Bestudeerde tekst —
Elk thema wordt afzonderlijk toegelicht.
Zowel ambtenaren van de provincie Gelderland als van de gemeente Eelerwoude leverden input voor het rapport. 
Ook omwonenden mochten meedenken, in een viertal werkgroepen, respectievelijk bestaande uit vier personen.
In het rapport zijn hier en daar kleine pareltjes te vinden van een bijna aandoenlijke eerlijkheid: 
Opgemerkt dient te worden dat 2 dagen voor de inloopbijeenkomst een eenzijdig dodelijk ongeval had plaats gevonden op dit traject waarbij een jonge bestuurder om het leven gekomen is door een aanrijding met een boom. (27-03-2017, provincie Gelderland)
De makers lijken gelukkig te beseffen dat er sprake is van een momentopname, en dus van een zekere willekeur.
Wie zou er, na een dodelijke aanrijding met een boom (om wat voor reden dan ook) in de eigen gemeenschap, tegen kap van 'gevaarlijke' bomen kunnen zijn?

Opgeslagen gegevens —
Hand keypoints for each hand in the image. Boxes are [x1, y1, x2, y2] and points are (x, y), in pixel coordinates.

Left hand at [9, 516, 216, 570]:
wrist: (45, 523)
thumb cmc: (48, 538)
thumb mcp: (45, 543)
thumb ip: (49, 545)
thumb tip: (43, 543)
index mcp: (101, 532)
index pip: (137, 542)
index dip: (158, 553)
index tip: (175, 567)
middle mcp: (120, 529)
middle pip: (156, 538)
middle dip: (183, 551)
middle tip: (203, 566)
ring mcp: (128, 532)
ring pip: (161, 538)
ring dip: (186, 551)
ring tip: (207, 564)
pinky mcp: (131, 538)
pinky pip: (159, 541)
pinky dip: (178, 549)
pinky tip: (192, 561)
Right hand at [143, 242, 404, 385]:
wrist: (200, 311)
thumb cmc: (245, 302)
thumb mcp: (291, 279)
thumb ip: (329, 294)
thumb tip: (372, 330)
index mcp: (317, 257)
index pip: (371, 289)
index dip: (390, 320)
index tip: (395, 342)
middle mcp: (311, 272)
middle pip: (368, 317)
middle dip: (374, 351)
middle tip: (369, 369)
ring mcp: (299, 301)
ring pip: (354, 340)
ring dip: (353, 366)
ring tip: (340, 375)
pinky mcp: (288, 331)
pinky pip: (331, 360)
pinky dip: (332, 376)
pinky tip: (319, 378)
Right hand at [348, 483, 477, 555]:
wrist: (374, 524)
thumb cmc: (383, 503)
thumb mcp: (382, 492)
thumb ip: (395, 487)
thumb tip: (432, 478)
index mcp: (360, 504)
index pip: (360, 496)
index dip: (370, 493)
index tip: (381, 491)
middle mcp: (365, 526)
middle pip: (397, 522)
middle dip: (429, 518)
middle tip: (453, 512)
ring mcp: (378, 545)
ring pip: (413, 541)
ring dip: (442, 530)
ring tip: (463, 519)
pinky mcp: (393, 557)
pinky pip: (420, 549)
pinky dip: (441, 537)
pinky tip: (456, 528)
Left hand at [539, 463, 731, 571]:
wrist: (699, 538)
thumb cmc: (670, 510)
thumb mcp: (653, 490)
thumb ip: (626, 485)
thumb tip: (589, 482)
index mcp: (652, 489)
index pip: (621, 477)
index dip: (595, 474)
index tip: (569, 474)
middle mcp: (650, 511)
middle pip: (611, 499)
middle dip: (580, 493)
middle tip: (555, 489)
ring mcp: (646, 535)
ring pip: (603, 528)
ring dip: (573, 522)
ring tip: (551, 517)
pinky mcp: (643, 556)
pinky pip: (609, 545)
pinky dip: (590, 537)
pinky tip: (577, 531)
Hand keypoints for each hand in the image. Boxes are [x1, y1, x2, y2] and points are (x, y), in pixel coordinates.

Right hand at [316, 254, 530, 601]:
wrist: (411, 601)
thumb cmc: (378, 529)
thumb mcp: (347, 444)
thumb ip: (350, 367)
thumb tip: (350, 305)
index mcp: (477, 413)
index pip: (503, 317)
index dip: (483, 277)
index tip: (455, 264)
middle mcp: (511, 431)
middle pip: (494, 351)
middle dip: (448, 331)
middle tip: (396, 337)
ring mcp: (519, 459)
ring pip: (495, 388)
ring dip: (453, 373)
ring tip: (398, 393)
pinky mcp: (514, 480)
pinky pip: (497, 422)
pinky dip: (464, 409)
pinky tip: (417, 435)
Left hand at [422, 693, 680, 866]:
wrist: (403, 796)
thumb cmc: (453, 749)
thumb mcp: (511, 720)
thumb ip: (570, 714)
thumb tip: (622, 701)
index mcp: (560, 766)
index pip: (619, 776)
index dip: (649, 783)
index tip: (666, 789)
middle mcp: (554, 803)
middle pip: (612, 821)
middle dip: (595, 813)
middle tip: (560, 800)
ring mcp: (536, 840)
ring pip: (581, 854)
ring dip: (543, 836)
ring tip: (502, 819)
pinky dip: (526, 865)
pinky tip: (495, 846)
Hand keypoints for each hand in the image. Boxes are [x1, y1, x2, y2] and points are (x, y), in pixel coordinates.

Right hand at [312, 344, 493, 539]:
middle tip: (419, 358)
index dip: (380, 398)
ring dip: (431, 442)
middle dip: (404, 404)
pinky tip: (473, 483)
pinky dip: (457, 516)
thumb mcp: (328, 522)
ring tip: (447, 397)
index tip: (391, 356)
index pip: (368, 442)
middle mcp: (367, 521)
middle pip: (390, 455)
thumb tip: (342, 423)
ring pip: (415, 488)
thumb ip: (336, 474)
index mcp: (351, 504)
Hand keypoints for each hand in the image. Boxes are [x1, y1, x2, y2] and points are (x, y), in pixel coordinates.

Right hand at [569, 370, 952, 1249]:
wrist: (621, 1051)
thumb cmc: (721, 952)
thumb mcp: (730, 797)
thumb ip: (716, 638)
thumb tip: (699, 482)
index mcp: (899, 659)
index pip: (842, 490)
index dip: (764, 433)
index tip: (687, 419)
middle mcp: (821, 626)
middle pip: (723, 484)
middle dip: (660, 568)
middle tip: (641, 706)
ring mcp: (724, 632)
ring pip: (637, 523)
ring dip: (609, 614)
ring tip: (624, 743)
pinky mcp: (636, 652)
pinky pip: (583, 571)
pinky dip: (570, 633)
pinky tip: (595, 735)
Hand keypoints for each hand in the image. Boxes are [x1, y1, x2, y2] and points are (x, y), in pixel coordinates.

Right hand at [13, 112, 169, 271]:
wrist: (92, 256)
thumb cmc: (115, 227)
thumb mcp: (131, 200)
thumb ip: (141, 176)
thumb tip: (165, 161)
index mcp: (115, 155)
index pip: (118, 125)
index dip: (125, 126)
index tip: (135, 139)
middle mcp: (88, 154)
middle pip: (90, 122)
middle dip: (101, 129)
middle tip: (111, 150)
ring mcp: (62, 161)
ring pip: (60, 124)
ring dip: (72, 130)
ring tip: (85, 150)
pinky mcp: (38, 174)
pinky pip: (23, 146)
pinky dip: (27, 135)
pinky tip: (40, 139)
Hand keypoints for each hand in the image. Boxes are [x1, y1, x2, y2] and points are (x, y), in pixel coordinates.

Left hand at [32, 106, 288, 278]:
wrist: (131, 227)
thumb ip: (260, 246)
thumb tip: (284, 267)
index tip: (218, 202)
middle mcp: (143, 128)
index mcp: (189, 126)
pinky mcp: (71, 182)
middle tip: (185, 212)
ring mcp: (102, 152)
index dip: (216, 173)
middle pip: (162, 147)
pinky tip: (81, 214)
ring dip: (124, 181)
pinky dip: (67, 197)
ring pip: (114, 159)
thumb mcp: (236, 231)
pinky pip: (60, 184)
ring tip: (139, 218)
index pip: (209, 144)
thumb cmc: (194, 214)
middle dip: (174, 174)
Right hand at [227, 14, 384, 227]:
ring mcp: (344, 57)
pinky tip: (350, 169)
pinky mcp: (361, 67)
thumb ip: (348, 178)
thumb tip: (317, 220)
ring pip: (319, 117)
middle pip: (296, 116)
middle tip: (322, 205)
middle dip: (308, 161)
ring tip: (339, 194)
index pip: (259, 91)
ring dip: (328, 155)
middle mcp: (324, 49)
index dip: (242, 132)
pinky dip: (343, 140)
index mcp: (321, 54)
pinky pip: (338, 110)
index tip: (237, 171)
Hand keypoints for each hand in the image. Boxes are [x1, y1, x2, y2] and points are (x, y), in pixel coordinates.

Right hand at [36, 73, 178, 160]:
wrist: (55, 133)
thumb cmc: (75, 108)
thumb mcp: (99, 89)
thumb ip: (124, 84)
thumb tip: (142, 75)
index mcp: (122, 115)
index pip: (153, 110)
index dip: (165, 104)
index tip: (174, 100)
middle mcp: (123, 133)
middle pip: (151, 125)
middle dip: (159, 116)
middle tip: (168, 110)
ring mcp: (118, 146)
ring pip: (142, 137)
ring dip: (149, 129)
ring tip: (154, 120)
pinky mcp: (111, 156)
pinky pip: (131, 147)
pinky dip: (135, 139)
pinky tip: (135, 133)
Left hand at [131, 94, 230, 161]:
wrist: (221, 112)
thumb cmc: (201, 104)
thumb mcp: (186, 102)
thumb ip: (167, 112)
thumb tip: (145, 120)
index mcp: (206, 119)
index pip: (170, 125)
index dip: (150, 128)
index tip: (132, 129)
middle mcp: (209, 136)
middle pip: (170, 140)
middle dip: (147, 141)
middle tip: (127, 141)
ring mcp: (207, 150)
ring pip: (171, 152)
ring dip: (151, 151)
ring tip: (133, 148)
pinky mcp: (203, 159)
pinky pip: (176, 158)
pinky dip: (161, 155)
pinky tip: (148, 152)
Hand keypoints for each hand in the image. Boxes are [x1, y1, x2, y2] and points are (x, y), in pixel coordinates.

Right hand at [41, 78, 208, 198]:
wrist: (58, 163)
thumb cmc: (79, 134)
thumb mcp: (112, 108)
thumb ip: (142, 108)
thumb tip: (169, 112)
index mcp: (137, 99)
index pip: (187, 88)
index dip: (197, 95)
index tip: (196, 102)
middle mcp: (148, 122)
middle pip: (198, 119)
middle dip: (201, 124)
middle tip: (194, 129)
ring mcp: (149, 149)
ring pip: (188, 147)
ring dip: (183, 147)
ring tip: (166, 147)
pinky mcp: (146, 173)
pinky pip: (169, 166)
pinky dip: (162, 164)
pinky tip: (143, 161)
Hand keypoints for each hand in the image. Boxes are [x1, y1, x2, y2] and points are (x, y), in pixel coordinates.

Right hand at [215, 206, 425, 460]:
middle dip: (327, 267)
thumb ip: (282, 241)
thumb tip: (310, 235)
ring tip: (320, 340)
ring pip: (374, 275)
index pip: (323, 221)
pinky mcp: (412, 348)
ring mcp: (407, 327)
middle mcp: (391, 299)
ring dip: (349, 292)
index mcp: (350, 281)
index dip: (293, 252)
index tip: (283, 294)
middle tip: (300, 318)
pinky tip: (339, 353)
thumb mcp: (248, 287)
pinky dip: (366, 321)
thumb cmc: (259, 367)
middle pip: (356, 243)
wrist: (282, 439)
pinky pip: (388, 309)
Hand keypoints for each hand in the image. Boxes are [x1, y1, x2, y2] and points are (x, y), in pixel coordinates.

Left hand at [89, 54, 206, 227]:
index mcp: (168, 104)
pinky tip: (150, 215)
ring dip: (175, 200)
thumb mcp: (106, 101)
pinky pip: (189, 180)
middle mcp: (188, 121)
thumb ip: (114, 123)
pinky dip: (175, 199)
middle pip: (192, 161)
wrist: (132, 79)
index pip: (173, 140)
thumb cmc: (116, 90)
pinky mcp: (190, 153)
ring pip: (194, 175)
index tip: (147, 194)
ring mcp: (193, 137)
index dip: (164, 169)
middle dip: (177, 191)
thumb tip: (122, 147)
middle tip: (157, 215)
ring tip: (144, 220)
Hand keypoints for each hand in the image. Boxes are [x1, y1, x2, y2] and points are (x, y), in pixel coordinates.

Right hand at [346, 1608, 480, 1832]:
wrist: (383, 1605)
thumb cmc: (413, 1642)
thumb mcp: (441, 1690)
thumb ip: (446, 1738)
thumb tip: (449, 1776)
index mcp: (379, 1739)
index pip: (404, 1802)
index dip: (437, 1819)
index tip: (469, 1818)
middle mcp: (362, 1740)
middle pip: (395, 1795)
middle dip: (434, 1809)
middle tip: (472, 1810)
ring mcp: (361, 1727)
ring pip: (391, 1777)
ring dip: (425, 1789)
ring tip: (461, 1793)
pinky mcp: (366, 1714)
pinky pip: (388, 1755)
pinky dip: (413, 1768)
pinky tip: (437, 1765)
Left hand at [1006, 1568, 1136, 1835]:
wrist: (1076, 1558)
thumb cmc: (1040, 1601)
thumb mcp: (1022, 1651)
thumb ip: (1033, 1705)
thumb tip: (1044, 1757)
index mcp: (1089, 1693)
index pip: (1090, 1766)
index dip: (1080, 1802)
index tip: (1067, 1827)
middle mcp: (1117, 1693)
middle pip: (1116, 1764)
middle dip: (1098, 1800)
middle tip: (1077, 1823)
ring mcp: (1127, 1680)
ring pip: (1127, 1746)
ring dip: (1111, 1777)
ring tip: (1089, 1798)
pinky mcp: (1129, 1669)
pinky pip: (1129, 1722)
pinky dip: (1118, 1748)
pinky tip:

Opdracht A —
Som alle partijen op die volgens de bestudeerde tekst hebben bijgedragen aan het rapport.
Opdracht B —
Hoe is de jonge bestuurder volgens de bestudeerde tekst om het leven gekomen?
Opdracht C —
Ga verder met de bestudeerde tekst over het rapport, na de laatste zin.

Uitvoer A —
- ambtenaren van de provincie Gelderland
- ambtenaren van de gemeente Eelerwoude
- omwonenden

Uitvoer B —
Door een aanrijding met een boom.

Uitvoer C —
Je moet wel een plaat voor je hoofd hebben om je op zo'n moment nog openlijk tégen de kap uit te spreken.

De N319 wordt netjes onderverdeeld in zestien overzichtelijke 'compartimenten', waarna zestien overzichtelijke conclusies worden getrokken en zestien beknopte aanbevelingen worden gedaan.

A4: Compartimenteren = faseren?
De indeling in compartimenten lijkt een duidelijk aanwijsbare reden te hebben, namelijk fasering van de kapwerkzaamheden:

Het projectteam acht het onwenselijk de vitaal uitziende bomen massaal te kappen om de verkeersveiligheid in één keer tot een maximaal niveau te brengen. Gezien de landschappelijke- en ecologische waarde van de bomen langs de N319, is in een vroeg
stadium van het verkenningsproces besloten dat het ongewenst en onhaalbaar is om kap- en aanplantmaatregelen in één keer uit te voeren. Het kappen van alle bomen binnen de obstakelvrije zone zou dan van dusdanige omvang zijn dat we kunnen spreken
van een kaalslag. Om die reden is naar een compartimentering van de bomenlaan gezocht dat structuur geeft aan het mogelijk faseren van de kap- en aanplantmaatregelen. (27-03-2017, provincie Gelderland)
De bovenstaande passage doet vermoeden dat de 150 jaar oude eiken in de 'obstakelvrije zone' grote kans lopen om er, op de langere termijn(!), allemáál aan te gaan.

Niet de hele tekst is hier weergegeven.